Firstly, understand that the 1y Libor is not useful here; the swap is 2 6-month periods, which will each fix on 6m Libor. These days, the *ibor fixings at different tenors are essentially separate, and 0x6 & 6x12 do not compound up to 0x12.
So we have 6m fixing at 0.63006%, and a 1y swap at 0.645% mid. To do this properly, we would need a discounting curve based on SONIA (the GBP OIS curve) as a standard 6m Libor GBP IRS will be daily margined and OIS accrued these days.
Dates, for precision:
Fixing date 25/4/14
GBP spot 25/4/14 (t+0 ccy)
6m 27/10/14 (185 days)
1y 27/4/15 (182 days)
Cash flow at 6m, for an NPA of £1m (GBP IRS rates are quoted Actual/365):
$$C_{0.5} = (0.0063006 \times (185/365)) \cdot 1,000,000 = £3,193.45$$
Cash flow at 1y:
$$C_1 = (L_{0.5} (182/365)) \cdot 1,000,000 $$
Against this, we have the fixed leg. Now GBP 6m IRS are usually quoted Semi-annual as well, so we have 2 payments again:
$$K_{0.5} = (0.00645\times (185/365)) \cdot 1,000,000 = £3,269.18$$
$$K_1 = (0.00645\times (182/365)) \cdot 1,000,000 = £3,216.16$$
We need to discount these back to Spot to find out how much the unknown payment needs to be to net out ($D(t)$ is discount factor at $t$)

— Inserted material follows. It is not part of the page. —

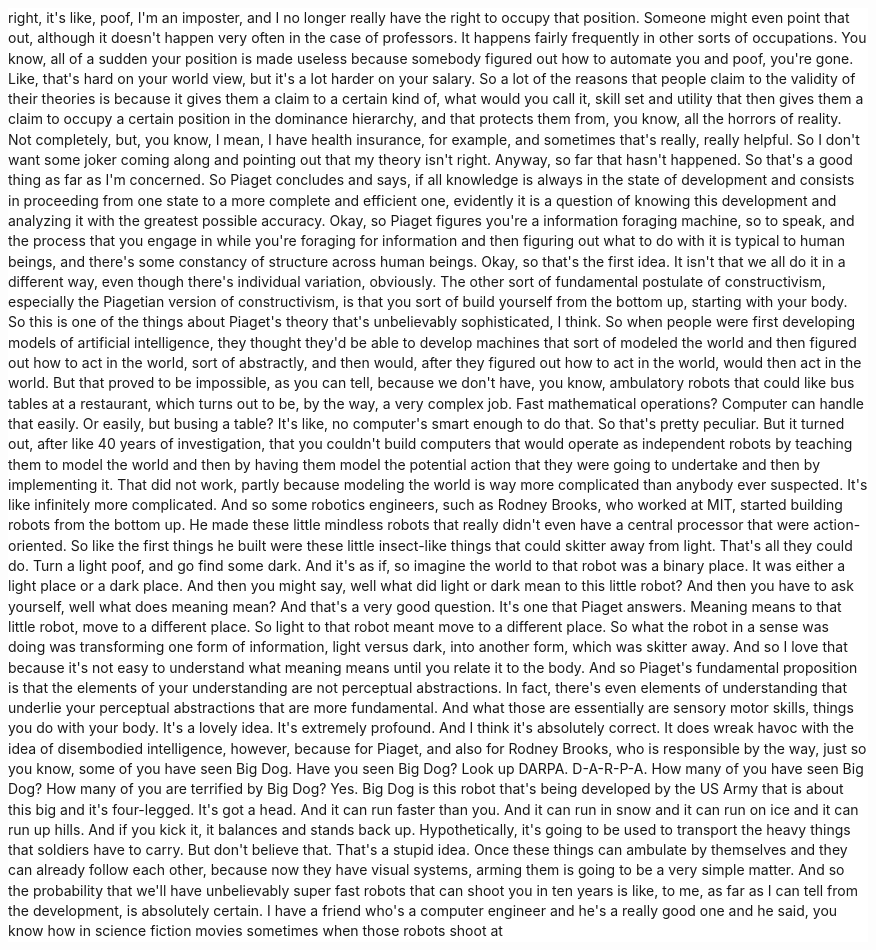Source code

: right, it's like, poof, I'm an imposter, and I no longer really have the right to occupy that position. Someone might even point that out, although it doesn't happen very often in the case of professors. It happens fairly frequently in other sorts of occupations. You know, all of a sudden your position is made useless because somebody figured out how to automate you and poof, you're gone. Like, that's hard on your world view, but it's a lot harder on your salary. So a lot of the reasons that people claim to the validity of their theories is because it gives them a claim to a certain kind of, what would you call it, skill set and utility that then gives them a claim to occupy a certain position in the dominance hierarchy, and that protects them from, you know, all the horrors of reality. Not completely, but, you know, I mean, I have health insurance, for example, and sometimes that's really, really helpful. So I don't want some joker coming along and pointing out that my theory isn't right. Anyway, so far that hasn't happened. So that's a good thing as far as I'm concerned. So Piaget concludes and says, if all knowledge is always in the state of development and consists in proceeding from one state to a more complete and efficient one, evidently it is a question of knowing this development and analyzing it with the greatest possible accuracy. Okay, so Piaget figures you're a information foraging machine, so to speak, and the process that you engage in while you're foraging for information and then figuring out what to do with it is typical to human beings, and there's some constancy of structure across human beings. Okay, so that's the first idea. It isn't that we all do it in a different way, even though there's individual variation, obviously. The other sort of fundamental postulate of constructivism, especially the Piagetian version of constructivism, is that you sort of build yourself from the bottom up, starting with your body. So this is one of the things about Piaget's theory that's unbelievably sophisticated, I think. So when people were first developing models of artificial intelligence, they thought they'd be able to develop machines that sort of modeled the world and then figured out how to act in the world, sort of abstractly, and then would, after they figured out how to act in the world, would then act in the world. But that proved to be impossible, as you can tell, because we don't have, you know, ambulatory robots that could like bus tables at a restaurant, which turns out to be, by the way, a very complex job. Fast mathematical operations? Computer can handle that easily. Or easily, but busing a table? It's like, no computer's smart enough to do that. So that's pretty peculiar. But it turned out, after like 40 years of investigation, that you couldn't build computers that would operate as independent robots by teaching them to model the world and then by having them model the potential action that they were going to undertake and then by implementing it. That did not work, partly because modeling the world is way more complicated than anybody ever suspected. It's like infinitely more complicated. And so some robotics engineers, such as Rodney Brooks, who worked at MIT, started building robots from the bottom up. He made these little mindless robots that really didn't even have a central processor that were action-oriented. So like the first things he built were these little insect-like things that could skitter away from light. That's all they could do. Turn a light poof, and go find some dark. And it's as if, so imagine the world to that robot was a binary place. It was either a light place or a dark place. And then you might say, well what did light or dark mean to this little robot? And then you have to ask yourself, well what does meaning mean? And that's a very good question. It's one that Piaget answers. Meaning means to that little robot, move to a different place. So light to that robot meant move to a different place. So what the robot in a sense was doing was transforming one form of information, light versus dark, into another form, which was skitter away. And so I love that because it's not easy to understand what meaning means until you relate it to the body. And so Piaget's fundamental proposition is that the elements of your understanding are not perceptual abstractions. In fact, there's even elements of understanding that underlie your perceptual abstractions that are more fundamental. And what those are essentially are sensory motor skills, things you do with your body. It's a lovely idea. It's extremely profound. And I think it's absolutely correct. It does wreak havoc with the idea of disembodied intelligence, however, because for Piaget, and also for Rodney Brooks, who is responsible by the way, just so you know, some of you have seen Big Dog. Have you seen Big Dog? Look up DARPA. D-A-R-P-A. How many of you have seen Big Dog? How many of you are terrified by Big Dog? Yes. Big Dog is this robot that's being developed by the US Army that is about this big and it's four-legged. It's got a head. And it can run faster than you. And it can run in snow and it can run on ice and it can run up hills. And if you kick it, it balances and stands back up. Hypothetically, it's going to be used to transport the heavy things that soldiers have to carry. But don't believe that. That's a stupid idea. Once these things can ambulate by themselves and they can already follow each other, because now they have visual systems, arming them is going to be a very simple matter. And so the probability that we'll have unbelievably super fast robots that can shoot you in ten years is like, to me, as far as I can tell from the development, is absolutely certain. I have a friend who's a computer engineer and he's a really good one and he said, you know how in science fiction movies sometimes when those robots shoot at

$$\text{PV}(\text{float}) = C_{0.5} D_{0.5} + C_1 D_1 $$
$$\text{PV}(\text{fixed}) = K_{0.5} D_{0.5} + K_1 D_1 $$
Note that most IRS are not quoted Semi-annual vs 6; often it is Annual vs 6, so the fixed and float will not line up like this.
Since this is a Par swap, $\text{PV}(\text{float}) = \text{PV}(\text{fixed})$, so:
$$C_{0.5} D_{0.5} + C_1 D_1 = K_{0.5} D_{0.5} + K_1 D_1$$
$$C_1 D_1 = (K_{0.5} - C_{0.5}) D_{0.5} + K_1 D_1$$
$$C_1 = (K_{0.5} - C_{0.5}) \frac{D_{0.5}}{D_1} + K_1 $$
Choose $D_{0.5}=0.9987$ and $D_1=0.9975$ for simplicity (~0.25%):
$$C_1 = (3,269.18 - 3,193.45) \frac{0.9987}{0.9975} + 3,216.16\\
= 75.73 \times 1.00120 + 3,216.16 = £3,291.98$$
But
$$C_1 = (L_{0.5} (182/365)) 1,000,000$$
Rearranging:
$$L_{0.5} = \frac{C_1}{ 1,000,000} . \frac{365}{182} \\
= 0.660205 \% $$
Thus the implied 6m Libor fixing on 27/10/14 is $0.660205\%$. Sanity check: $(0.63 + 0.66)/2 = 0.645$, which matches our 1y rate. By all means redo that separately for Bid and Ask to get a 2-sided value.